Ms. Nicholson’s book had dealt with dozens and dozens of the “peasantry” (her 19th Century forgivable word), but Mr. Dennehy’s libretto brought that down to one man.
The “man” was sung–or keened in a special old-Irish language and music called sean-nòs (old style). Iarla O Lionáird is famed in Ireland for his voice and his multitude of Irish styles. In The Hunger, Mr. Lionáird was dressed informally, his voice lamenting at times, singing at times. Where Ms. Hanley gave apt descriptions, Mr. Lionáird in Gaelic prayed to various incarnations of Jesus, desponded of help, let us know that his wife Nellie was already dead, that his children were dying, that the “official:” aid agency couldn’t help him because his name wasn’t on the list.

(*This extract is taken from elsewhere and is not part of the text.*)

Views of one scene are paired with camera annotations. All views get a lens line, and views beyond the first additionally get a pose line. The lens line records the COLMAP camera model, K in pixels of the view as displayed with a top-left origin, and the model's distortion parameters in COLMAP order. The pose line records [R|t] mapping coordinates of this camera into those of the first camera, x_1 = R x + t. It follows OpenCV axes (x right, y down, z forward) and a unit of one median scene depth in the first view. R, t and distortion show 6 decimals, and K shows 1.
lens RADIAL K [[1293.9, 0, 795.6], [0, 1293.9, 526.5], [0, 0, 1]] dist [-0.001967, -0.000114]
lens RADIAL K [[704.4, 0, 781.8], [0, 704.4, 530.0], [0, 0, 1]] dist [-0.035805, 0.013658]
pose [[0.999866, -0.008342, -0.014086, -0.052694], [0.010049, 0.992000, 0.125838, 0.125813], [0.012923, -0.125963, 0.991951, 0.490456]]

In a way, the closest music to this was Gavin Bryars’ incredible Jesus Blood Never Failed Me Yet, but the Gaelic language gave it special impetus.
Like Gustav Mahler’s song cycles for two soloists, the voices of Lionáird and Hanley never come together. Except in two cases, where they sang as one, and where Ms. Hanley doffed her American do-gooder stance and became her Irish counterpart. These are stirring moments. These are moments when the power, of the bilingual words, the terror of humanity’s inhumanity, the truth of famine and the sheer personal artistry are almost overpowering.
Behind the voices was Alarm Will Sound, were those 20-odd brilliant musicians under the baton of Alan Pierson. This was a music of unending throbbing. Not lyrical, rarely soloistic, but a tormenting tapestry of overlaying harmonies, intensity, unending blocks of sound intercepting each other. Not even attempting to reflect the words of this...er, cantata (I can’t think of another word). But underlying the whole schemata like a cosmic force.
Having ignored the original operatic production of The Hunger, I should be flailing myself with a hardwood shillelagh. Yet that was a documentary opera, with interviews, videos, with all the background necessary to understand this great famine. With this concert version, one heard, with all understated violence of hunger, a hopelessness, a horror and in the last words, the powerlessness which continues to this day.
The Hunger was proceeded with a work written originally for voice by one Eartheater (a.k.a. Alexandra Drewchin), who described her When Fire is Allowed to Finish as a piece about her problems of lost love, and whether or not to commit suicide. The original melodies had been orchestrated and arranged quite deftly, allowing Ms. Eartheater’s troubles to be enunciated by flautist Erin Lesser, leaving little impression.
Then again it was unfair to pair Eartheater’s (Ear-Theater’s?) personal grief with the suffering of humanity, encapsulated in Donnacha Dennehy’s great work. Listening to the sounds of the vocalists and the tremors of the orchestra, one realizes that dollars and love, dolors, religion and music itself are deceptive illusions compared to the truth of starvation itself.